WORK ITEM: Whenever a line below includes the word "Barrel", copy that line.

DATA TO USE:
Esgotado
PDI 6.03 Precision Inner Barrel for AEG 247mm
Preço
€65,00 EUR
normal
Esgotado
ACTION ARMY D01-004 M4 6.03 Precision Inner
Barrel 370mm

COMPLETED EXERCISE:
PDI 6.03 Precision Inner Barrel for AEG 247mm
Barrel 370mm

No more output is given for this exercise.